Asmaa Lmrabet : Femme libre
L’année du dévoilement. Déjà star médiatique les années précédentes, l’intellectuelle Asmaa Lmrabet ne s’est pas reposée en 2019. En 2018, l’essayiste spécialisée dans les études féminines en islam avait fait parler d’elle en démissionnant de la Rabita des oulémas, instance religieuse rigoriste placée sous la souveraineté du roi. Un choix fort, lié au combat que mène Lmrabet en faveur de l’égalité dans l’héritage. Elle poursuit son «émancipation» en 2019, en annonçant qu’elle ne porterait désormais plus le voile. Sur sa page facebook, elle justifie son choix : «Se libérer, ce n’est pas se libérer sur le plan vestimentaire ou son aspect extérieur… Se libérer c’est être libre de toute aliénation, de toutes les idéologies hégémoniques… et en tant que croyante ma seule aliénation, c’est mon amour pour le Créateur de ces Mondes qui nous a créés libres et dignes». Aujourd’hui établie en Afrique du Sud, où son époux Youssef El Amrani est ambassadeur chérifien, l’essayiste a pris des distances avec le Maroc et les polémiques à son sujet.
Mohamed Jamal Belkziz : Bien malgré lui
Il est l’un des personnages centraux de l’incroyable affaire Hajar Raïssouni, qui a secoué le Maroc en septembre dernier. Mohamed Jamal Belkziz est le gynécologue de la journaliste du quotidien «Akhbar El Youm», arrêtée pour «avortement illégal» et «relations sexuelles hors mariage». Si, au départ, toute l’attention médiatique s’est portée naturellement sur la journaliste, les projecteurs se sont ensuite braqués sur son médecin arrêté également dans le cadre de cette affaire.
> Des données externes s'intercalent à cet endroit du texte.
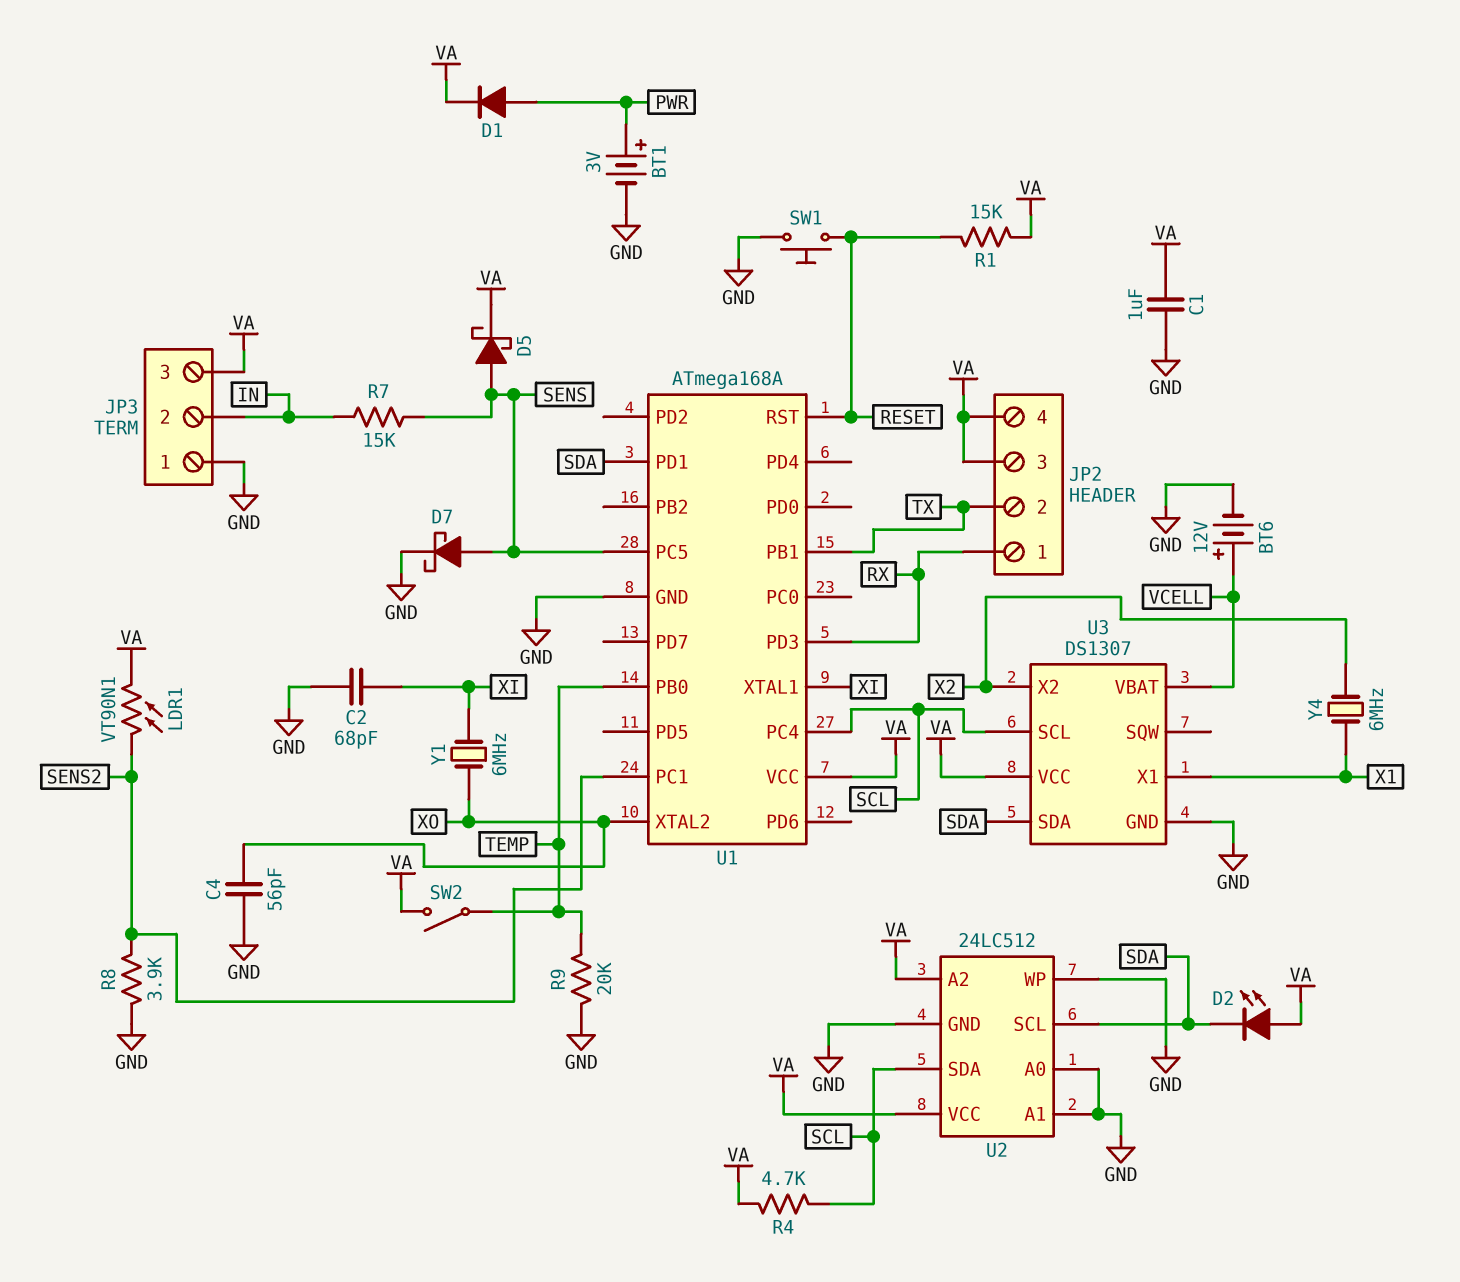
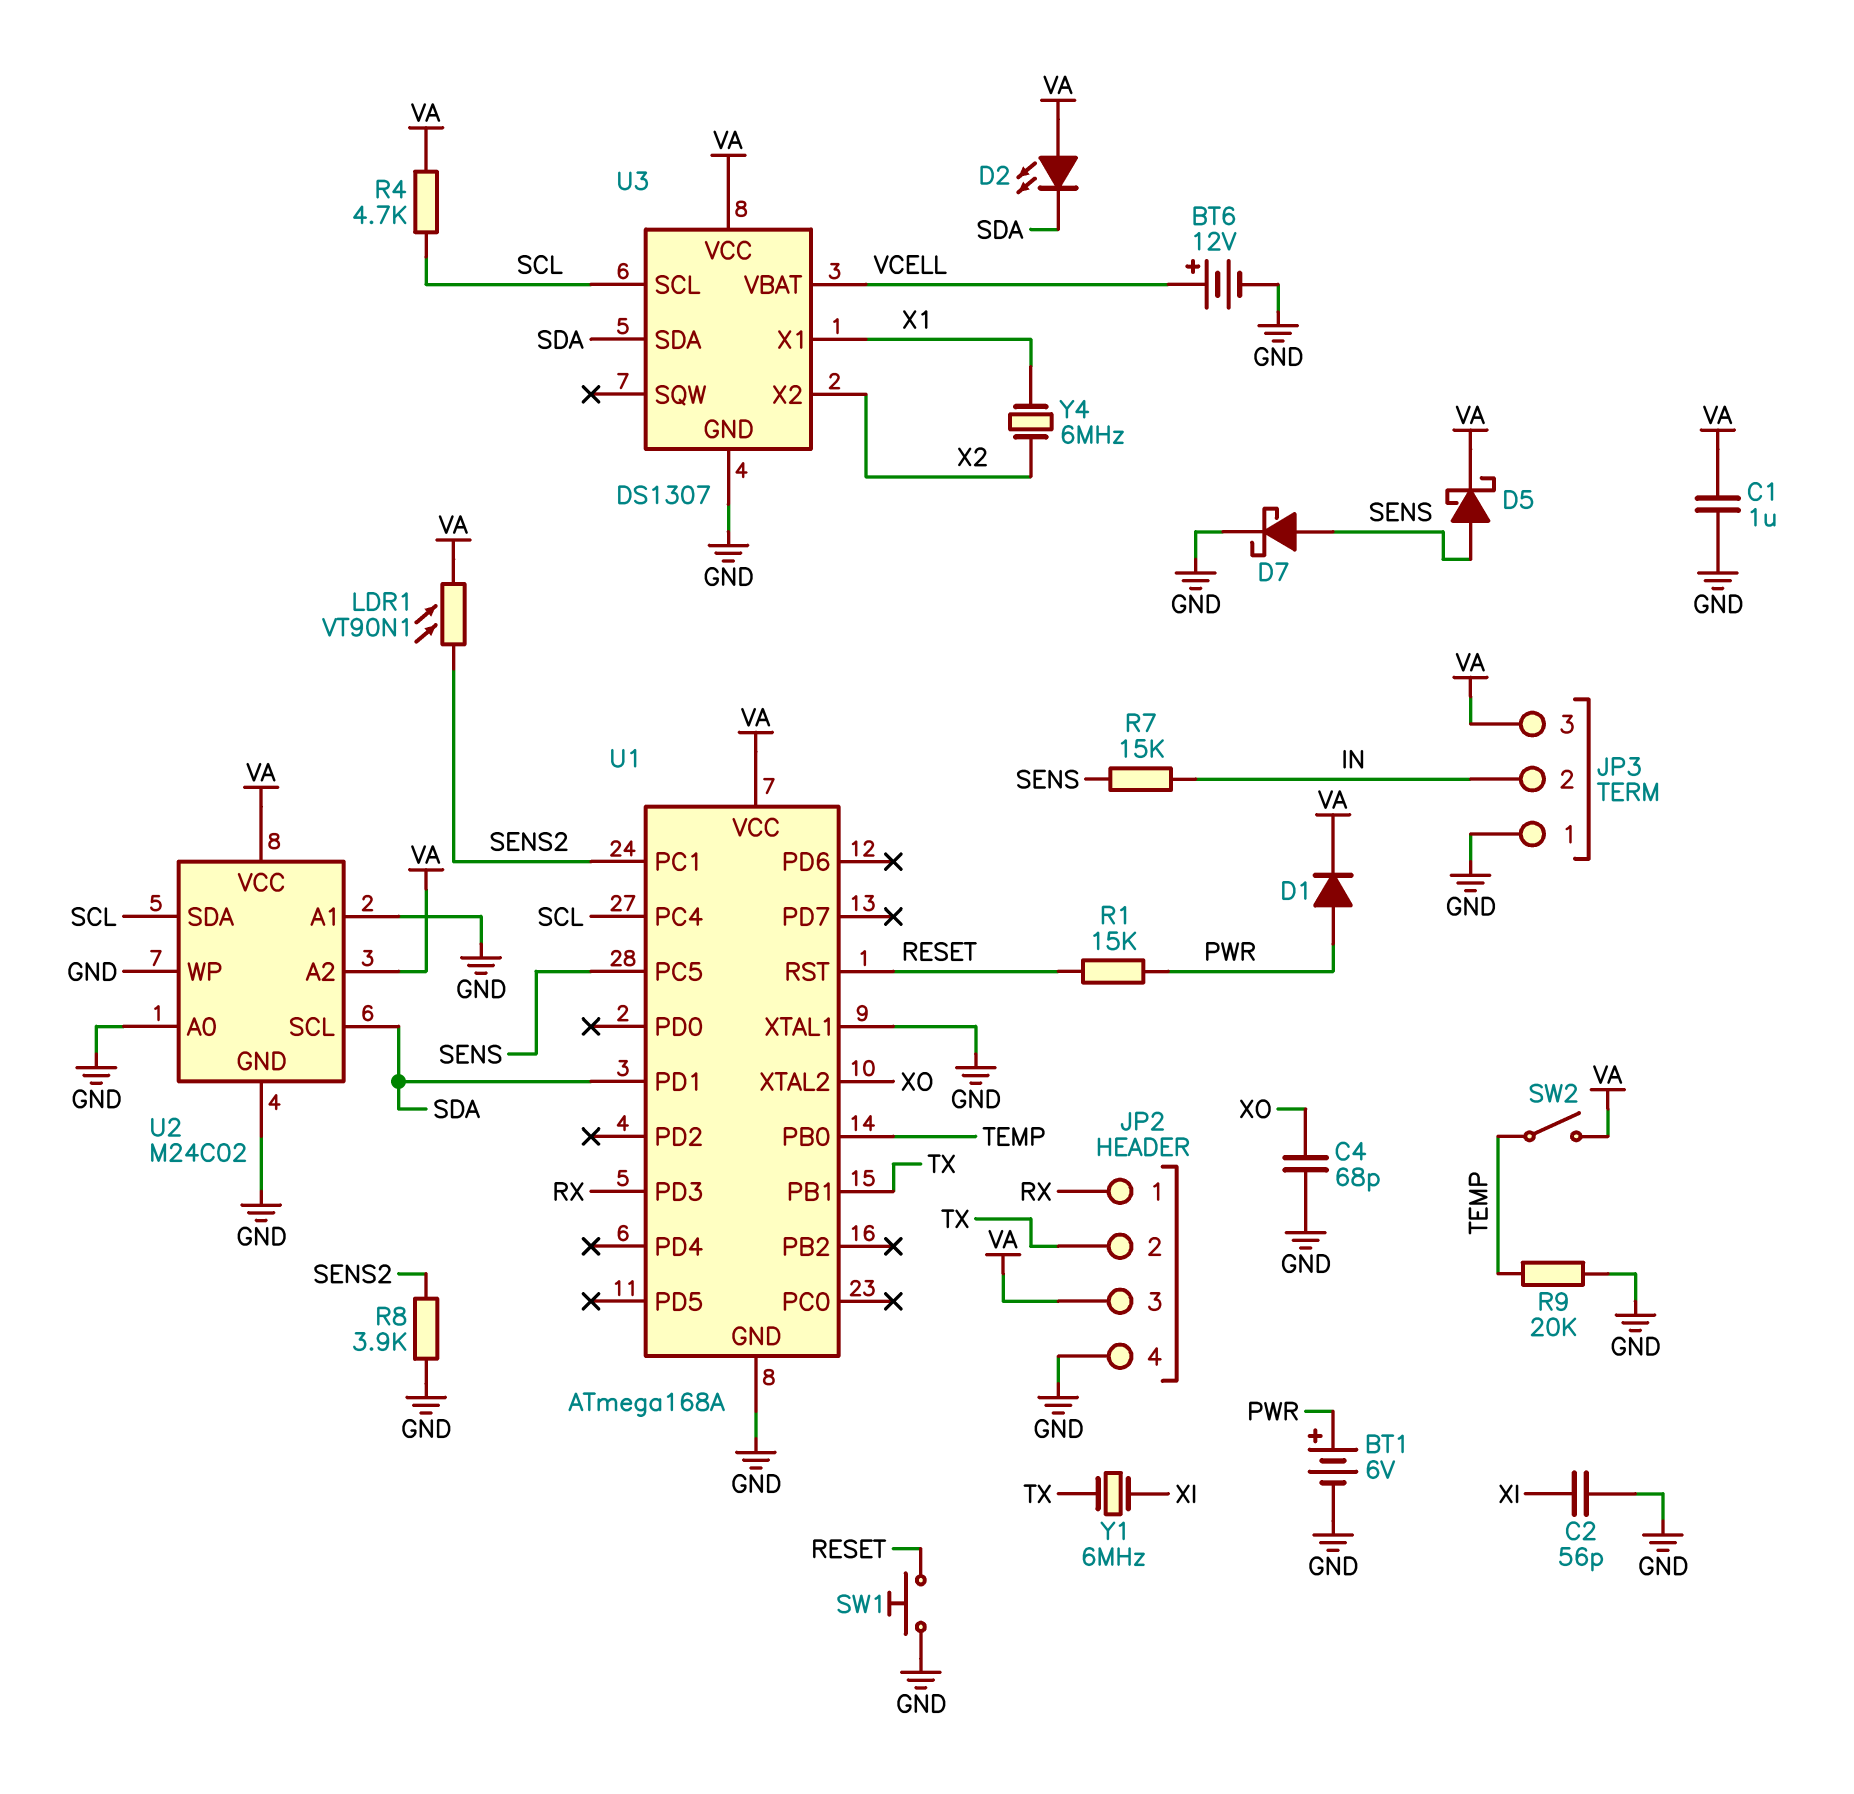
BT1: 3V (plus PWR, minus GND) -> 6V (plus PWR, minus GND)
C2: 68pF (GND, XI) -> 56pF (GND, XI)
C4: 56pF (GND, XO) -> 68pF (GND, XO)
JP2 pin 4: VA -> GND
R1: 15k (RESET, VA) -> 15k (PWR, RESET)
U1 pin XTAL1: XI -> GND
U2: 24LC512 -> M24C02
Y1: 6MHz (XI, XO) -> 6MHz (TX, XI)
Le gynécologue obstétricien, qui a été condamné à 2 ans de prison ferme, et à 2 ans d’interdiction d’exercice de ses fonctions, est devenu, bien malgré lui, le symbole du débat sur l’avortement au Maroc. Si quelques associations de médecins se sont solidarisées clairement avec lui, ce n’est pas le cas du Conseil de l’Ordre des Médecins de Rabat, instance dans laquelle Belkeziz a siégé durant six ans. Après avoir bénéficié de la grâce royale en octobre, le médecin a fustigé l’attitude de certains de ses collègues : «C’est honteux». Il a ajouté dans ses déclarations à la presse : «Ma dignité en a pâti. À un moment, j’avais déposé les armes».